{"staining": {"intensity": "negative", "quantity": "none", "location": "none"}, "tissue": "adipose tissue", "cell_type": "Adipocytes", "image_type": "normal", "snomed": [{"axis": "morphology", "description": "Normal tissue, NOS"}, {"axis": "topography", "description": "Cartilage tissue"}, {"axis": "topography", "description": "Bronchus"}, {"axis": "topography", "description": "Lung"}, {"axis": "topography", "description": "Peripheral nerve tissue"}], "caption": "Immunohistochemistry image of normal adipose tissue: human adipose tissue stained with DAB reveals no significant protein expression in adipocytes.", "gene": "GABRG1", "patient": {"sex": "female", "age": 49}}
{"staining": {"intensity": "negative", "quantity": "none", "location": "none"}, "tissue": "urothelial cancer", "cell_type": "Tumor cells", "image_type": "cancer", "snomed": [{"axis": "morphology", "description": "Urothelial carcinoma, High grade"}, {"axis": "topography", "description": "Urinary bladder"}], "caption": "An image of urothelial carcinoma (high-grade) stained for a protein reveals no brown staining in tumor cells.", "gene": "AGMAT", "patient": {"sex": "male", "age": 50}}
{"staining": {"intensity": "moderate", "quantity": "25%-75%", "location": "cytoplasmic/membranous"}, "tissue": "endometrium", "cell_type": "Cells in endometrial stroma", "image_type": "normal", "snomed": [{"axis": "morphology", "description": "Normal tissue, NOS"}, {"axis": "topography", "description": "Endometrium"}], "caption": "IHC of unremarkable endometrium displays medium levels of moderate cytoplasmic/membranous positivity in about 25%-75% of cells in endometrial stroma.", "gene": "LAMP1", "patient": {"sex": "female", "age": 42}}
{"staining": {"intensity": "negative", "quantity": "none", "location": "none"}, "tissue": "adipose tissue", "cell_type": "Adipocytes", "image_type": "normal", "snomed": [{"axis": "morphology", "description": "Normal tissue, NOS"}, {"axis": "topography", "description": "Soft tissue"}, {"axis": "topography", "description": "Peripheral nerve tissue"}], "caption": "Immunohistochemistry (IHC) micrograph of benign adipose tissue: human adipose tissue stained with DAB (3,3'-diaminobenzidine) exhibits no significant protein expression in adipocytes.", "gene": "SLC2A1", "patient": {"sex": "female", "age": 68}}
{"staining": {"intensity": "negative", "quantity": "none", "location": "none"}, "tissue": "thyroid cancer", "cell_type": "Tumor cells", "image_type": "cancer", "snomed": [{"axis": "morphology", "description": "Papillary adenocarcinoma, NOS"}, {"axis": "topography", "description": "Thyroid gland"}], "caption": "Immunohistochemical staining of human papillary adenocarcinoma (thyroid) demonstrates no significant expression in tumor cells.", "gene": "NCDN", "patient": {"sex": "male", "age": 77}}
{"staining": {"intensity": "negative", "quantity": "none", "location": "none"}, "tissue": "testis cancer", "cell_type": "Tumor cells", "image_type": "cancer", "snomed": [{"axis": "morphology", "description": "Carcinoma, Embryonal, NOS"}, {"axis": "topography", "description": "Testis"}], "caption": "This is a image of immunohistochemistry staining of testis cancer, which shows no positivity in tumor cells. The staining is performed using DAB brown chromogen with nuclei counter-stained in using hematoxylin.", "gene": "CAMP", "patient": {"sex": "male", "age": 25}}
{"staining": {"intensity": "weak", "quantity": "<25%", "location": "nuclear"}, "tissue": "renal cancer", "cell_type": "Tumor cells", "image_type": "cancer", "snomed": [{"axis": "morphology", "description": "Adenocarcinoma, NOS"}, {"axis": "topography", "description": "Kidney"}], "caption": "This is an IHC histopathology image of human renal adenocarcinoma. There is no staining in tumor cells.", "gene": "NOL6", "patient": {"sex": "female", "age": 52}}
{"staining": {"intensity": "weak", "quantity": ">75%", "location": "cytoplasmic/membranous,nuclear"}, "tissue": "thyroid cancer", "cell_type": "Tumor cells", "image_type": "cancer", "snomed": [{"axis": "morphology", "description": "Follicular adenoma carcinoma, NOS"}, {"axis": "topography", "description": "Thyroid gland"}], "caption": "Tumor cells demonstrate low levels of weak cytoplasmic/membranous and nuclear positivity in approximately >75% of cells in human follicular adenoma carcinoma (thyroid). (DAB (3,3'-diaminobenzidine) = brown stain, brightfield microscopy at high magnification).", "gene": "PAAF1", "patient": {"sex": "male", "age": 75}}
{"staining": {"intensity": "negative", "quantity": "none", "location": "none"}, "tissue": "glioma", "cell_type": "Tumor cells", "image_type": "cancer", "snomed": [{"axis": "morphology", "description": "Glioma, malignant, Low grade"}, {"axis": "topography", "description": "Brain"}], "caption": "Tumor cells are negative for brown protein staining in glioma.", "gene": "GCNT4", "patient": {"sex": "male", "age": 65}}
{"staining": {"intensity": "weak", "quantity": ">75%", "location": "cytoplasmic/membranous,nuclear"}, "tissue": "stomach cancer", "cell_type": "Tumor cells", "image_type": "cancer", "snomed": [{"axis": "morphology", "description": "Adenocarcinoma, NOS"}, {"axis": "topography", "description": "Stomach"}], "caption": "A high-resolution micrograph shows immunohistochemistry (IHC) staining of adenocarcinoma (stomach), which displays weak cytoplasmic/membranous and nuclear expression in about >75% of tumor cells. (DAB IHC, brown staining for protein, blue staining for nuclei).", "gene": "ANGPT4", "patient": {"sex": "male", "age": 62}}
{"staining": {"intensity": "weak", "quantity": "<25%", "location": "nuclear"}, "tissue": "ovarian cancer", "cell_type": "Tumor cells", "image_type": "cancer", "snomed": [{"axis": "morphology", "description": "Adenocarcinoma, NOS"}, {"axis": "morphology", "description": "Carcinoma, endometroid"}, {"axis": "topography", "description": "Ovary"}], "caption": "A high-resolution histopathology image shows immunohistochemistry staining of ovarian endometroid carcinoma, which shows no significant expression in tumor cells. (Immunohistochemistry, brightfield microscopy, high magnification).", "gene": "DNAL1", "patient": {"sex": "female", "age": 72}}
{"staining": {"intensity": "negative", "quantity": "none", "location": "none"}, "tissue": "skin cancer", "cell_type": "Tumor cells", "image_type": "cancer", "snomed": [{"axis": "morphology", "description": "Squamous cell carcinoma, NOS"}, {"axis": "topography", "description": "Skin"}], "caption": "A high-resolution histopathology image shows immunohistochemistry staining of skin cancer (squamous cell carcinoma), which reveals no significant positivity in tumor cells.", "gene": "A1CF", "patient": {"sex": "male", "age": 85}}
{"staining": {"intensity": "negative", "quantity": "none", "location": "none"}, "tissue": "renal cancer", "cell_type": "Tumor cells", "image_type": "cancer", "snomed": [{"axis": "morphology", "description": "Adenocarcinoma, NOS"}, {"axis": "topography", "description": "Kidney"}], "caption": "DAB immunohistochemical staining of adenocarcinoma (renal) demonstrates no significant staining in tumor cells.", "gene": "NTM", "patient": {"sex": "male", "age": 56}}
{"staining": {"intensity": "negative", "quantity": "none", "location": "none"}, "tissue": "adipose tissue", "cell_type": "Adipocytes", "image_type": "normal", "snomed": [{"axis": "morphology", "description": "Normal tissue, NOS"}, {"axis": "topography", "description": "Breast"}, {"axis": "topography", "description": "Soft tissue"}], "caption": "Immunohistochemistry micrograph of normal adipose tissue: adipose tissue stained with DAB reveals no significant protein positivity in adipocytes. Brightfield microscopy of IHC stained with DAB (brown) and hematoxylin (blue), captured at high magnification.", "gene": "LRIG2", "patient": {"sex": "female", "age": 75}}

EXERCISE PROMPT — Retype the material above exactly as given.

ANSWER SECTION —
{"staining": {"intensity": "negative", "quantity": "none", "location": "none"}, "tissue": "adipose tissue", "cell_type": "Adipocytes", "image_type": "normal", "snomed": [{"axis": "morphology", "description": "Normal tissue, NOS"}, {"axis": "topography", "description": "Cartilage tissue"}, {"axis": "topography", "description": "Bronchus"}, {"axis": "topography", "description": "Lung"}, {"axis": "topography", "description": "Peripheral nerve tissue"}], "caption": "Immunohistochemistry image of normal adipose tissue: human adipose tissue stained with DAB reveals no significant protein expression in adipocytes.", "gene": "GABRG1", "patient": {"sex": "female", "age": 49}}
{"staining": {"intensity": "negative", "quantity": "none", "location": "none"}, "tissue": "urothelial cancer", "cell_type": "Tumor cells", "image_type": "cancer", "snomed": [{"axis": "morphology", "description": "Urothelial carcinoma, High grade"}, {"axis": "topography", "description": "Urinary bladder"}], "caption": "An image of urothelial carcinoma (high-grade) stained for a protein reveals no brown staining in tumor cells.", "gene": "AGMAT", "patient": {"sex": "male", "age": 50}}
{"staining": {"intensity": "moderate", "quantity": "25%-75%", "location": "cytoplasmic/membranous"}, "tissue": "endometrium", "cell_type": "Cells in endometrial stroma", "image_type": "normal", "snomed": [{"axis": "morphology", "description": "Normal tissue, NOS"}, {"axis": "topography", "description": "Endometrium"}], "caption": "IHC of unremarkable endometrium displays medium levels of moderate cytoplasmic/membranous positivity in about 25%-75% of cells in endometrial stroma.", "gene": "LAMP1", "patient": {"sex": "female", "age": 42}}
{"staining": {"intensity": "negative", "quantity": "none", "location": "none"}, "tissue": "adipose tissue", "cell_type": "Adipocytes", "image_type": "normal", "snomed": [{"axis": "morphology", "description": "Normal tissue, NOS"}, {"axis": "topography", "description": "Soft tissue"}, {"axis": "topography", "description": "Peripheral nerve tissue"}], "caption": "Immunohistochemistry (IHC) micrograph of benign adipose tissue: human adipose tissue stained with DAB (3,3'-diaminobenzidine) exhibits no significant protein expression in adipocytes.", "gene": "SLC2A1", "patient": {"sex": "female", "age": 68}}
{"staining": {"intensity": "negative", "quantity": "none", "location": "none"}, "tissue": "thyroid cancer", "cell_type": "Tumor cells", "image_type": "cancer", "snomed": [{"axis": "morphology", "description": "Papillary adenocarcinoma, NOS"}, {"axis": "topography", "description": "Thyroid gland"}], "caption": "Immunohistochemical staining of human papillary adenocarcinoma (thyroid) demonstrates no significant expression in tumor cells.", "gene": "NCDN", "patient": {"sex": "male", "age": 77}}
{"staining": {"intensity": "negative", "quantity": "none", "location": "none"}, "tissue": "testis cancer", "cell_type": "Tumor cells", "image_type": "cancer", "snomed": [{"axis": "morphology", "description": "Carcinoma, Embryonal, NOS"}, {"axis": "topography", "description": "Testis"}], "caption": "This is a image of immunohistochemistry staining of testis cancer, which shows no positivity in tumor cells. The staining is performed using DAB brown chromogen with nuclei counter-stained in using hematoxylin.", "gene": "CAMP", "patient": {"sex": "male", "age": 25}}
{"staining": {"intensity": "weak", "quantity": "<25%", "location": "nuclear"}, "tissue": "renal cancer", "cell_type": "Tumor cells", "image_type": "cancer", "snomed": [{"axis": "morphology", "description": "Adenocarcinoma, NOS"}, {"axis": "topography", "description": "Kidney"}], "caption": "This is an IHC histopathology image of human renal adenocarcinoma. There is no staining in tumor cells.", "gene": "NOL6", "patient": {"sex": "female", "age": 52}}
{"staining": {"intensity": "weak", "quantity": ">75%", "location": "cytoplasmic/membranous,nuclear"}, "tissue": "thyroid cancer", "cell_type": "Tumor cells", "image_type": "cancer", "snomed": [{"axis": "morphology", "description": "Follicular adenoma carcinoma, NOS"}, {"axis": "topography", "description": "Thyroid gland"}], "caption": "Tumor cells demonstrate low levels of weak cytoplasmic/membranous and nuclear positivity in approximately >75% of cells in human follicular adenoma carcinoma (thyroid). (DAB (3,3'-diaminobenzidine) = brown stain, brightfield microscopy at high magnification).", "gene": "PAAF1", "patient": {"sex": "male", "age": 75}}
{"staining": {"intensity": "negative", "quantity": "none", "location": "none"}, "tissue": "glioma", "cell_type": "Tumor cells", "image_type": "cancer", "snomed": [{"axis": "morphology", "description": "Glioma, malignant, Low grade"}, {"axis": "topography", "description": "Brain"}], "caption": "Tumor cells are negative for brown protein staining in glioma.", "gene": "GCNT4", "patient": {"sex": "male", "age": 65}}
{"staining": {"intensity": "weak", "quantity": ">75%", "location": "cytoplasmic/membranous,nuclear"}, "tissue": "stomach cancer", "cell_type": "Tumor cells", "image_type": "cancer", "snomed": [{"axis": "morphology", "description": "Adenocarcinoma, NOS"}, {"axis": "topography", "description": "Stomach"}], "caption": "A high-resolution micrograph shows immunohistochemistry (IHC) staining of adenocarcinoma (stomach), which displays weak cytoplasmic/membranous and nuclear expression in about >75% of tumor cells. (DAB IHC, brown staining for protein, blue staining for nuclei).", "gene": "ANGPT4", "patient": {"sex": "male", "age": 62}}
{"staining": {"intensity": "weak", "quantity": "<25%", "location": "nuclear"}, "tissue": "ovarian cancer", "cell_type": "Tumor cells", "image_type": "cancer", "snomed": [{"axis": "morphology", "description": "Adenocarcinoma, NOS"}, {"axis": "morphology", "description": "Carcinoma, endometroid"}, {"axis": "topography", "description": "Ovary"}], "caption": "A high-resolution histopathology image shows immunohistochemistry staining of ovarian endometroid carcinoma, which shows no significant expression in tumor cells. (Immunohistochemistry, brightfield microscopy, high magnification).", "gene": "DNAL1", "patient": {"sex": "female", "age": 72}}
{"staining": {"intensity": "negative", "quantity": "none", "location": "none"}, "tissue": "skin cancer", "cell_type": "Tumor cells", "image_type": "cancer", "snomed": [{"axis": "morphology", "description": "Squamous cell carcinoma, NOS"}, {"axis": "topography", "description": "Skin"}], "caption": "A high-resolution histopathology image shows immunohistochemistry staining of skin cancer (squamous cell carcinoma), which reveals no significant positivity in tumor cells.", "gene": "A1CF", "patient": {"sex": "male", "age": 85}}
{"staining": {"intensity": "negative", "quantity": "none", "location": "none"}, "tissue": "renal cancer", "cell_type": "Tumor cells", "image_type": "cancer", "snomed": [{"axis": "morphology", "description": "Adenocarcinoma, NOS"}, {"axis": "topography", "description": "Kidney"}], "caption": "DAB immunohistochemical staining of adenocarcinoma (renal) demonstrates no significant staining in tumor cells.", "gene": "NTM", "patient": {"sex": "male", "age": 56}}
{"staining": {"intensity": "negative", "quantity": "none", "location": "none"}, "tissue": "adipose tissue", "cell_type": "Adipocytes", "image_type": "normal", "snomed": [{"axis": "morphology", "description": "Normal tissue, NOS"}, {"axis": "topography", "description": "Breast"}, {"axis": "topography", "description": "Soft tissue"}], "caption": "Immunohistochemistry micrograph of normal adipose tissue: adipose tissue stained with DAB reveals no significant protein positivity in adipocytes. Brightfield microscopy of IHC stained with DAB (brown) and hematoxylin (blue), captured at high magnification.", "gene": "LRIG2", "patient": {"sex": "female", "age": 75}}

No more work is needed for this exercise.